# CONSIGNES ET EXERCICES:
1 - Résumez en deux phrases le texte sur le colloque consacré aux communs fonciers.
2 - Rédigez la suite du texte sur le colloque consacré aux communs fonciers, à partir de sa dernière phrase.

# TEXTE ÉTUDIÉ:
━━━━━━

Le 17 octobre dernier, le sujet des communs fonciers, a été présenté au Palais du Luxembourg lors du colloque « Universels, intemporels, vernaculaires : les communs fonciers enfin accueillis par la puissance publique ? » porté par la chaire Valcom, Valoriser les communs fonciers (Fondation Université Savoie Mont Blanc), en partenariat avec l’Association des maires ruraux de France (AMRF) et le soutien de la Coop des communs.
Transpartisane la journée était parrainée par Pierre Ouzoulias, sénateur des Hauts-de-Seine, vice-président du Sénat, Loïc Hervé, sénateur de Haute-Savoie, vice-président du Sénat, Guillaume Gontard, sénateur de l’Isère, Bernard Delcros, sénateur du Cantal, Frédérique Espagnac, sénatrice des Pyrénées-Atlantiques. Olivier Chavanon et Jean-François Joye étaient à l’animation de cette journée en tant que responsables scientifiques de la chaire Valcom (Fondation Université Savoie Mont Blanc).

━━━━━━

# EXTRAITS DE LA LISTE:
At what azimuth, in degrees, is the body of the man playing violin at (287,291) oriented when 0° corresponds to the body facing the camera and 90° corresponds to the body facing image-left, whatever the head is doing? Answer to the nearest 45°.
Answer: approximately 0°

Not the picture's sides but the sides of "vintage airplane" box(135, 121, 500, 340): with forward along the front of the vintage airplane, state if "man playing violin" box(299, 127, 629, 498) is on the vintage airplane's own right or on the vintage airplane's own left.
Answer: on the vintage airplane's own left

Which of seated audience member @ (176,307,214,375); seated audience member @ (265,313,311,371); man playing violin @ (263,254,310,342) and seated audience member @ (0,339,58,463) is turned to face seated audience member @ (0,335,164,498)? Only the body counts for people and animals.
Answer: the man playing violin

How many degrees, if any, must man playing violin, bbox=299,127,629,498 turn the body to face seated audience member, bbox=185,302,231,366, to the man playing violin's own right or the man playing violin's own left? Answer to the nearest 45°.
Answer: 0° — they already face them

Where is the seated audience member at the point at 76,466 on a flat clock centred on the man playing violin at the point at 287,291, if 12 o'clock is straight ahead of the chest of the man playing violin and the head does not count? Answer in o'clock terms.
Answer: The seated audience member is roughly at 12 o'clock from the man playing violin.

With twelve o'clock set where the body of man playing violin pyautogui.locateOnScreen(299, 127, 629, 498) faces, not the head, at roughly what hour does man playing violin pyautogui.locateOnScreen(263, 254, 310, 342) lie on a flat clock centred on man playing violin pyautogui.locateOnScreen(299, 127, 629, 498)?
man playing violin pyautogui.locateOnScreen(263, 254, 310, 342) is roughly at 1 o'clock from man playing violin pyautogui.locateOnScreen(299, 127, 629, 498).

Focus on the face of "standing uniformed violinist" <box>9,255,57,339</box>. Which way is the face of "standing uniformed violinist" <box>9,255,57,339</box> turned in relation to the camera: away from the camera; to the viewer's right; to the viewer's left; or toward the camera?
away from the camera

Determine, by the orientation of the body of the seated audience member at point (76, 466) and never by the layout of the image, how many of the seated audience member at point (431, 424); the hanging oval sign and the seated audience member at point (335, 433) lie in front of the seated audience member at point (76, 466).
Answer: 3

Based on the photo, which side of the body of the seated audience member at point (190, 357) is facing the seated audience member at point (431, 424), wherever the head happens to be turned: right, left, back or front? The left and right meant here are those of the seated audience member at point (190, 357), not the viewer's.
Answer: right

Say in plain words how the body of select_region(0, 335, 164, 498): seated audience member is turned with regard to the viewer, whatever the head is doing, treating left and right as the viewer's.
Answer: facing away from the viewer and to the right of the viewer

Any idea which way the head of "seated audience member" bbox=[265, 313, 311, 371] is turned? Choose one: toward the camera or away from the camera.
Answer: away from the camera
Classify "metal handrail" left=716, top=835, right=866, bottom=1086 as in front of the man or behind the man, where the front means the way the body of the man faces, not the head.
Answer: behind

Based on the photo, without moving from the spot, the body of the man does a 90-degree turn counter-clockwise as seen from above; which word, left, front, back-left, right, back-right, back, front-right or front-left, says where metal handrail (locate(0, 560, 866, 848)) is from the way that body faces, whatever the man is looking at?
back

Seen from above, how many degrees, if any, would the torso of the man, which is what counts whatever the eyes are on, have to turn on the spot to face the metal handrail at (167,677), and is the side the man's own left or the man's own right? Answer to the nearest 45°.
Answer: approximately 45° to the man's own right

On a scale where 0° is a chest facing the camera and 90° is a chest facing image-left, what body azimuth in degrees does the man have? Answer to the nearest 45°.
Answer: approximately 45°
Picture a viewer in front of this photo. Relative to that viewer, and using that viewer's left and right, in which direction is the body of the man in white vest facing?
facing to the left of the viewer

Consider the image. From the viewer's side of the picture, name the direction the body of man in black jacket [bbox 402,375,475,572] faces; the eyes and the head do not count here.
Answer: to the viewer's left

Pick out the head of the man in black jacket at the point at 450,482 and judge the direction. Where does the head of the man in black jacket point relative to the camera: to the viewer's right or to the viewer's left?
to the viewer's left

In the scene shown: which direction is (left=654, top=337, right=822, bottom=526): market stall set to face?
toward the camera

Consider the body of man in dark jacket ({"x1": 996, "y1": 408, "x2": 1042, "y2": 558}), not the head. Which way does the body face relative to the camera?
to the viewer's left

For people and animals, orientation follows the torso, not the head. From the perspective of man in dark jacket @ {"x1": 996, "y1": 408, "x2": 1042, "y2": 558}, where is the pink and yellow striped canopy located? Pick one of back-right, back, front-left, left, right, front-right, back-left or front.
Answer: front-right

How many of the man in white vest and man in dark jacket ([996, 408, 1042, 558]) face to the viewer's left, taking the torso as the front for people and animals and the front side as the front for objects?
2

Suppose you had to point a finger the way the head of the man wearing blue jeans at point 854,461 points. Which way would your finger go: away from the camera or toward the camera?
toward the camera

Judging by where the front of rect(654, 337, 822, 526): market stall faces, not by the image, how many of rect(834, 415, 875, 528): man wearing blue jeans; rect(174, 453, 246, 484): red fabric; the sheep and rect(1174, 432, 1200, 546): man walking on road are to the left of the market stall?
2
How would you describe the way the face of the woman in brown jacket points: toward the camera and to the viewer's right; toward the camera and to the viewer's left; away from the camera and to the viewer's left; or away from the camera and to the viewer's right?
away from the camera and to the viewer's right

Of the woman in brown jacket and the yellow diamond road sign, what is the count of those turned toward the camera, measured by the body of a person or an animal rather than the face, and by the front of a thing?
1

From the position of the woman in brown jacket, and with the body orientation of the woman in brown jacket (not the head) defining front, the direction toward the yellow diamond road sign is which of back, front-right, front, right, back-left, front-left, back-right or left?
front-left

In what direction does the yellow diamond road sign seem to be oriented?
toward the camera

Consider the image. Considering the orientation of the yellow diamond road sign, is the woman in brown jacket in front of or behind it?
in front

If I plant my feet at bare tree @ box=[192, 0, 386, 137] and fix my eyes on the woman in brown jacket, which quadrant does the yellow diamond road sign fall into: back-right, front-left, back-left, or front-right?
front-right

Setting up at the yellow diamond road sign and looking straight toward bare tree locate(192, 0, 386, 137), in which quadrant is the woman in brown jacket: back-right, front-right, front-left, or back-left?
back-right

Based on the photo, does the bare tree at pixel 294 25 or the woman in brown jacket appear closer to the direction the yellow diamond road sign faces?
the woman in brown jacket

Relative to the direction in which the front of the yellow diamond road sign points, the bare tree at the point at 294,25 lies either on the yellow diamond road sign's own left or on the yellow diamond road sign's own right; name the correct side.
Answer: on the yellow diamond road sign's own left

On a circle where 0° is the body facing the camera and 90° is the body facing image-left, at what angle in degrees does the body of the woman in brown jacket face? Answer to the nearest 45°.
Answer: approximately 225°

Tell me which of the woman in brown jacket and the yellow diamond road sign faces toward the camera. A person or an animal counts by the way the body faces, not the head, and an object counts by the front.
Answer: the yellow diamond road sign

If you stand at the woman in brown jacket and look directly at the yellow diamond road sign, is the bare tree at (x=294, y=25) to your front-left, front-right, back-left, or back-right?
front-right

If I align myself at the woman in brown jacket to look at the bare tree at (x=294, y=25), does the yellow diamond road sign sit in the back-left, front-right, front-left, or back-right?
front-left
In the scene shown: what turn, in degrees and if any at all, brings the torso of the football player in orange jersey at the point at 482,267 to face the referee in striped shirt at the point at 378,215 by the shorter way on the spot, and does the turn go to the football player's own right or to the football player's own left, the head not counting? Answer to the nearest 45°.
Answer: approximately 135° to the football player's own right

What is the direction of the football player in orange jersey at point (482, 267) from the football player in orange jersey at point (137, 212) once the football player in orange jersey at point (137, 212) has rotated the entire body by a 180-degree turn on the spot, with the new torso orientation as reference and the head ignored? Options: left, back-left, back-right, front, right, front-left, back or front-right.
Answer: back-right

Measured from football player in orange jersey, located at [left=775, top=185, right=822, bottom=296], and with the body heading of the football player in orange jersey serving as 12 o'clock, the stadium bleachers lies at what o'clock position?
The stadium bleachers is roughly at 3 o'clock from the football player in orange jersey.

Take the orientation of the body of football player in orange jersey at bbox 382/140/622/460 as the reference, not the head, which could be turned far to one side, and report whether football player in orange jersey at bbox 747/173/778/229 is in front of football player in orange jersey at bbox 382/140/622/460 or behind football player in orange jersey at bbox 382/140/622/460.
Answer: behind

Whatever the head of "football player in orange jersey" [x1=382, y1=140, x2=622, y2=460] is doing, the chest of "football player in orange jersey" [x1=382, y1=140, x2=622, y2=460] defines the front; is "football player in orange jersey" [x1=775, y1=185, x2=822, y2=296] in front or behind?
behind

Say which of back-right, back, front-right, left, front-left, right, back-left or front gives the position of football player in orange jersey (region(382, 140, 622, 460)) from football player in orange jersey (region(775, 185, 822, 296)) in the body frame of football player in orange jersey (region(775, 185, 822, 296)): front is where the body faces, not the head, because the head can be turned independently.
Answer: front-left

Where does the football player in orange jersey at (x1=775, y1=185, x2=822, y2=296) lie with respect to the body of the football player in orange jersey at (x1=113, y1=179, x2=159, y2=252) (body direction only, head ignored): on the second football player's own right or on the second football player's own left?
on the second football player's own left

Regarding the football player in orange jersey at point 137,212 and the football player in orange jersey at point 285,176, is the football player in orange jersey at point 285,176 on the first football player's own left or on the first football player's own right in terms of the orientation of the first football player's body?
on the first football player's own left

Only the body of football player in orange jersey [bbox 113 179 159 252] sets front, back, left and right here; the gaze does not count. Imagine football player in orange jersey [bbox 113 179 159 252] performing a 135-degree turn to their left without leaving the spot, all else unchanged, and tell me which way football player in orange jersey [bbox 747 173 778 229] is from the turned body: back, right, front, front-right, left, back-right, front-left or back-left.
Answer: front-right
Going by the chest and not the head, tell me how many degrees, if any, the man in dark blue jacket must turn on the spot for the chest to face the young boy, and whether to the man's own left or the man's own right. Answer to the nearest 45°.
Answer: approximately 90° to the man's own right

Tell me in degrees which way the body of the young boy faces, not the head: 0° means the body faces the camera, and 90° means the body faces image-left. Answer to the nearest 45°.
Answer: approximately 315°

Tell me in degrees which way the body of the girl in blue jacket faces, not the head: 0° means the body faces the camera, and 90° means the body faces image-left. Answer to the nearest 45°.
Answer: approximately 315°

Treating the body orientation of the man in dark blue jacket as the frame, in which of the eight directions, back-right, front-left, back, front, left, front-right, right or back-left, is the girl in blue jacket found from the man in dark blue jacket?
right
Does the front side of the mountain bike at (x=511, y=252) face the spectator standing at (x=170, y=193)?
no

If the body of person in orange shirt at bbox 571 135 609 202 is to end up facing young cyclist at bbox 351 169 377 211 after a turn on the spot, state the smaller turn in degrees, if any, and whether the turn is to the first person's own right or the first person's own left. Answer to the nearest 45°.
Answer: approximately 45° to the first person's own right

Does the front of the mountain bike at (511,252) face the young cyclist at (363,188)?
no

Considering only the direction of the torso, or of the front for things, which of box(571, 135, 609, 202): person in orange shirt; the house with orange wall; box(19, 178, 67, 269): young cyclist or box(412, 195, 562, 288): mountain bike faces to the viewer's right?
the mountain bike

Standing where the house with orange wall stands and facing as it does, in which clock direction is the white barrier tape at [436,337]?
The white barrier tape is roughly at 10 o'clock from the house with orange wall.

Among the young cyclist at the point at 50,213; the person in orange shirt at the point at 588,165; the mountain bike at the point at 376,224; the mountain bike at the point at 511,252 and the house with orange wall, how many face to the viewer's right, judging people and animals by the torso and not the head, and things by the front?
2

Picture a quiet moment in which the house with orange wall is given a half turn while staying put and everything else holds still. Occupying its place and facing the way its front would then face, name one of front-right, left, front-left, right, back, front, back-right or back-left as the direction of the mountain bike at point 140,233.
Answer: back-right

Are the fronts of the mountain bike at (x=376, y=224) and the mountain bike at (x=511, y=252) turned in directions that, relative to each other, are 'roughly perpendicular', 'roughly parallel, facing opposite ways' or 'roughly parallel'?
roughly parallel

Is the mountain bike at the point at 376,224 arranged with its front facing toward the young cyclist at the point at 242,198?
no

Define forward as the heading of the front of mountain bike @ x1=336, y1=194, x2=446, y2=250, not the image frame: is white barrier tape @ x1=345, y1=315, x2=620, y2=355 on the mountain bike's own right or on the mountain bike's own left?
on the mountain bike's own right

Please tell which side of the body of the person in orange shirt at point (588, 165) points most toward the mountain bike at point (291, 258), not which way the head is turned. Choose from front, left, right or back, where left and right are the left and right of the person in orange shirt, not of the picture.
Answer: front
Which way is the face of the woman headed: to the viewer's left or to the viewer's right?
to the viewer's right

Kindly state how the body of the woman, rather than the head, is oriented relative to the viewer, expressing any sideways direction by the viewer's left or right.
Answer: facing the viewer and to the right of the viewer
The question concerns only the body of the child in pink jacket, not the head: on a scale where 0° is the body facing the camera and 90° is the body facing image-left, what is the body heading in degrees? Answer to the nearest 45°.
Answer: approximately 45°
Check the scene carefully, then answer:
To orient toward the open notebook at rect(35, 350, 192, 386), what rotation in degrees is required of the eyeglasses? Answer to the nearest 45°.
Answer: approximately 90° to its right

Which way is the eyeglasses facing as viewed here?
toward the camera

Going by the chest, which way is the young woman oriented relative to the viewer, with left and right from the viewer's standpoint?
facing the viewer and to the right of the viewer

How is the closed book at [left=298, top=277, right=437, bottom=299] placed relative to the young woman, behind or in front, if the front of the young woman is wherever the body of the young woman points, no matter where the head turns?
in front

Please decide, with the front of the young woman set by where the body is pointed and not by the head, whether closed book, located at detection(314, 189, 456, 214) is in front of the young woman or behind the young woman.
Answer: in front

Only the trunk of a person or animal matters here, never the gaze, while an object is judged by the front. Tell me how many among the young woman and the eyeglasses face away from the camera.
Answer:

━━━━━━

# RÉPONSES PAR NUMÉRO:
1 - Le 17 octobre dernier, un colloque sur les communs fonciers a eu lieu au Palais du Luxembourg, porté par la chaire Valcom en partenariat avec l'Association des maires ruraux de France et avec le soutien de la Coop des communs. Parrainée par plusieurs sénateurs, cette journée transpartisane était animée par Olivier Chavanon et Jean-François Joye, responsables scientifiques de la chaire Valcom.

2 -
Une portée démocratique et de lien social
Élus, universitaires, philosophes, acteurs des tiers-lieux, ayants-droits des sections de commune ont abordé les leviers et les freins à la revivification des communs fonciers qu’il s’agisse de leurs formes ancestrales ou de leurs émanations plus récentes : gestion des forêts, des alpages, des réseaux d’eau, entretien des paysages, du petit patrimoine bâti (fours des villages, maisons d’assemblée…) afin de réfléchir aux nouveaux contours d’un État apte à promouvoir une société plus collaborative et moins centralisée. Un constat a été partagé : la puissance publique peine encore à voir les communs fonciers comme des alliés, ce malgré leur rôle positif en matière de maintien de la cohésion sociale et des pratiques démocratiques à l’échelle micro-locale.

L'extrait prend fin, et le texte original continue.